SDKs default to sync=true and fall back to polling transparently. Most small documents (≤20 pages) come back inline.

Idempotency

Pass any stable string in Idempotency-Key to make the request safe to retry across queue redelivery, crashes, and network blips. The first call wins; every subsequent call with the same key returns the original job, with Idempotent-Replayed: true set.
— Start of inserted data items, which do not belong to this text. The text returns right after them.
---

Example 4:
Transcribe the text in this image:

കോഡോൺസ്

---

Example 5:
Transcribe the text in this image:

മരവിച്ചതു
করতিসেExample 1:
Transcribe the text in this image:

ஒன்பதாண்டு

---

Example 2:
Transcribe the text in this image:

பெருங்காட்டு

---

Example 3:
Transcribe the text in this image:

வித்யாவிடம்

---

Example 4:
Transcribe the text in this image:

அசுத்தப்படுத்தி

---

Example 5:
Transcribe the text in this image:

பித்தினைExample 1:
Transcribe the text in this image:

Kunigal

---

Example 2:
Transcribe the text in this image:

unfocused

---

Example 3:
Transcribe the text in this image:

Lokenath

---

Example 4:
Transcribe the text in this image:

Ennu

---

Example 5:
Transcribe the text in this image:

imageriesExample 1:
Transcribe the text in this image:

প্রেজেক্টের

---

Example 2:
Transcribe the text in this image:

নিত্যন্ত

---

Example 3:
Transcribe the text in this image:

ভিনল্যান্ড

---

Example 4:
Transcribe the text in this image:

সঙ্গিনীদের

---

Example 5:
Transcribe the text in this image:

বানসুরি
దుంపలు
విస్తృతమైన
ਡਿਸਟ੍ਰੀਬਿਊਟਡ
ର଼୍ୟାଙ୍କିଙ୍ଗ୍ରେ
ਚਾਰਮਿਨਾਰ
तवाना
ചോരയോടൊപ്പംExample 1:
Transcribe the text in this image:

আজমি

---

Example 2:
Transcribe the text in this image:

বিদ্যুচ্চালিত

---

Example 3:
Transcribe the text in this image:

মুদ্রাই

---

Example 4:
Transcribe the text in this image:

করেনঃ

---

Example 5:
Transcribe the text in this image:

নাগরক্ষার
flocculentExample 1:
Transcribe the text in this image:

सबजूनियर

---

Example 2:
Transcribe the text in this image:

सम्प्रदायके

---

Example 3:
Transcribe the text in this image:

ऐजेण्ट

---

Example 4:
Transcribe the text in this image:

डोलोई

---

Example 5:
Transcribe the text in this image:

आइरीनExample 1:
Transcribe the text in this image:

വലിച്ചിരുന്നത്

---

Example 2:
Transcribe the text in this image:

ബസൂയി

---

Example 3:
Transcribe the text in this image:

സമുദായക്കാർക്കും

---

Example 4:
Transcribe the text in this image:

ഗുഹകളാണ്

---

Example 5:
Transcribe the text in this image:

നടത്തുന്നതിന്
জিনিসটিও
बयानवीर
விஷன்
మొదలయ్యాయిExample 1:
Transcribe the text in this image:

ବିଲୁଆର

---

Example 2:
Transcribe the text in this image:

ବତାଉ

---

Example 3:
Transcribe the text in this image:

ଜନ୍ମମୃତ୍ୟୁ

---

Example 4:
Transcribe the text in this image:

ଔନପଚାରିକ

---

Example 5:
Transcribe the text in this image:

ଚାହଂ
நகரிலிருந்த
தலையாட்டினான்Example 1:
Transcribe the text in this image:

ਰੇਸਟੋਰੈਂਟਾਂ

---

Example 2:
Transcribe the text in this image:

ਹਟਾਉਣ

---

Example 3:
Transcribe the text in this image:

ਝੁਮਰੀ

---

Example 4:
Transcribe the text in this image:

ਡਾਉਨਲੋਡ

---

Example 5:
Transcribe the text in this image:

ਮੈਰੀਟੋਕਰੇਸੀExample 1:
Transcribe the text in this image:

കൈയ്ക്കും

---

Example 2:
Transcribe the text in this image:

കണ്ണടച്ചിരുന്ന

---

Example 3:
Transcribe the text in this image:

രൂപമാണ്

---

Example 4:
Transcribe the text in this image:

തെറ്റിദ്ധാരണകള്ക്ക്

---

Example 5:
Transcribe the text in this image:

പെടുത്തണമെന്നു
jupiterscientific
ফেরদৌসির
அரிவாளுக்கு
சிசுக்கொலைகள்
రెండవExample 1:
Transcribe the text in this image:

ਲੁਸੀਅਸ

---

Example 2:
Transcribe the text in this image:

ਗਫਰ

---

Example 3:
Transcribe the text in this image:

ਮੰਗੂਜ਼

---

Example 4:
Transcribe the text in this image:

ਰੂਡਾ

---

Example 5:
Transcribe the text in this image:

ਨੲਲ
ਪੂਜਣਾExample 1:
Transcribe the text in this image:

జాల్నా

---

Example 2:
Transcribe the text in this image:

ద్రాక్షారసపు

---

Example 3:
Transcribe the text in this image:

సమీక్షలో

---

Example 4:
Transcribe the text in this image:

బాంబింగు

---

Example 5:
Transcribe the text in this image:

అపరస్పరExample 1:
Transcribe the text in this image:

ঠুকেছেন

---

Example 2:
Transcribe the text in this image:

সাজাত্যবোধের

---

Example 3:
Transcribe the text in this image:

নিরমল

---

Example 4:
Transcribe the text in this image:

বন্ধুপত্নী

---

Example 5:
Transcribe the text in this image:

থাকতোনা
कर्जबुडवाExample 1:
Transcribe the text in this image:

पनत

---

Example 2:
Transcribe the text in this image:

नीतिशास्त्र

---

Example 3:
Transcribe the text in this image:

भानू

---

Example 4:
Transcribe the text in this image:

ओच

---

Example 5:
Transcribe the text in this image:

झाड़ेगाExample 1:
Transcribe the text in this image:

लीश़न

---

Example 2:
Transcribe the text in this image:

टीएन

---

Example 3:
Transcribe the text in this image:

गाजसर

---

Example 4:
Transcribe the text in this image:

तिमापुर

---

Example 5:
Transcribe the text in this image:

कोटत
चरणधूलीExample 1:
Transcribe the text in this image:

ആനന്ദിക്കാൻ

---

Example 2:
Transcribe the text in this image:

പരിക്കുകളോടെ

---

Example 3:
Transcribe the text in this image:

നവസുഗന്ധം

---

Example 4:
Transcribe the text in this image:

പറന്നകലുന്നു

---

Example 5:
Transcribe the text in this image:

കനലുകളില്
Keys are scoped per customer and live for 24h. After that, the same key starts a fresh extraction. See the idempotency notes for edge cases.

Errors

Errors carry a string detail like UNSUPPORTED_FILE_TYPE: application/zip. Common shapes here:

StatusCodeWhen
400UNSUPPORTED_FILE_TYPEMIME not in the allow-list.
400FILE_TOO_LARGEBody > 100 MB.
400EMPTY_FILE0-byte upload.
400INVALID_OPTIONSBad JSON in options.
401MISSING_API_KEY / INVALID_AUTH_FORMAT / INVALID_API_KEYHeader missing, malformed, or doesn't match a live key.
403INSUFFICIENT_SCOPEKey lacks extract:read. Create a new key with the right scopes.
402FREE_QUOTA_EXCEEDEDFree-tier monthly pages exhausted. Add a card in Settings.
429RATE_LIMITEDBack off per Retry-After.

Per-document failures (password-protected PDF, scan unreadable, etc.) come back via the job — see Errors.